I sat on the folding chair she had brought me earlier, taking occasional sips of cold water. She was back behind the big table, defended by it, very upright, hands folded on the table surface. The kindness that had been in her smile and her earlier actions was gone.

“My name is Alan,” I said, “but not Smith. My name is Alan Tealing.”

“Tea-ling,” she said, stretching the name out so that it sounded like two words, oriental. “Yes.”
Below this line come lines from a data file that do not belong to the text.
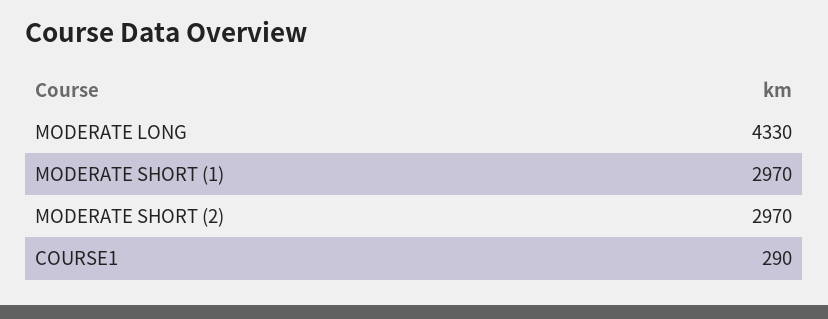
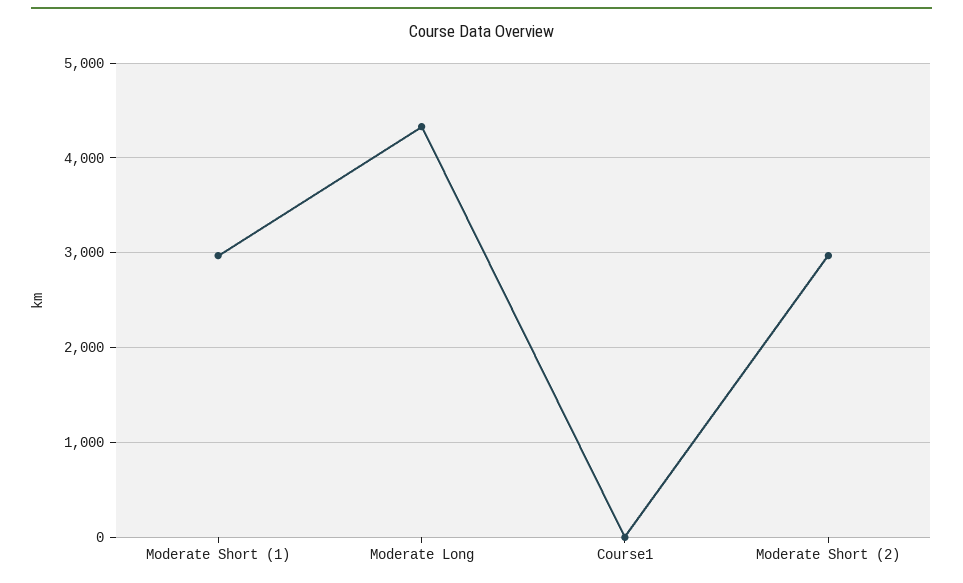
  {
    "MODERATE LONG": 4330,
    "MODERATE SHORT (1)": 2970,
    "MODERATE SHORT (2)": 2970,
-   "COURSE1": 290
+   "COURSE1": 0
  }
“Does my name mean anything to you?”

“Nothing.” But her answer was too sharp, and she tried to soften it. “Maybe I have heard it before. I knew Smith was not your name.”

“How did you know?”

“When you came yesterday I saw you are trouble. You had torn the clothes. You didn’t come to have clothes mended. So what did you come for? I don’t know, but your face was like one I’ve seen before. And now your name, maybe I know it too.”

“You’re right. It was a pretext. I came because I want to talk to your man, your husband.”

“What man? There is no man. Do you see a man?”

“Not here. In your house in Sheildston. I know that is where he is.”

Her face, when animated, was attractive—beautiful even—but now it was a mask, blank and without emotion.

“You asked me my real name and I have told you,” I said. “
His
real name is not Parr. It is Martin Parroulet.”

Her eyes conceded nothing.

“What are you, a journalist?”

“No.”

“Then what? Why do you come here to bother me? Why do you come to be ill in my shop?” Her voice quickened as her anger grew.

“That was not meant. You have been very kind. I am trying to tell you.”

“Tell me what? I don’t want to know. I don’t want to know you. You are trouble.”

“I lost my wife and my daughter many years ago. They were killed in a plane crash. The bombing. You know what I am talking about.”

She stared sullenly at me.

“I was a husband and a father. If my face looks familiar it’s because you’ve seen me on television or maybe in a newspaper. Not for a while now, but after the trial at which your husband was a witness. And my name too. That’s why you know my name.”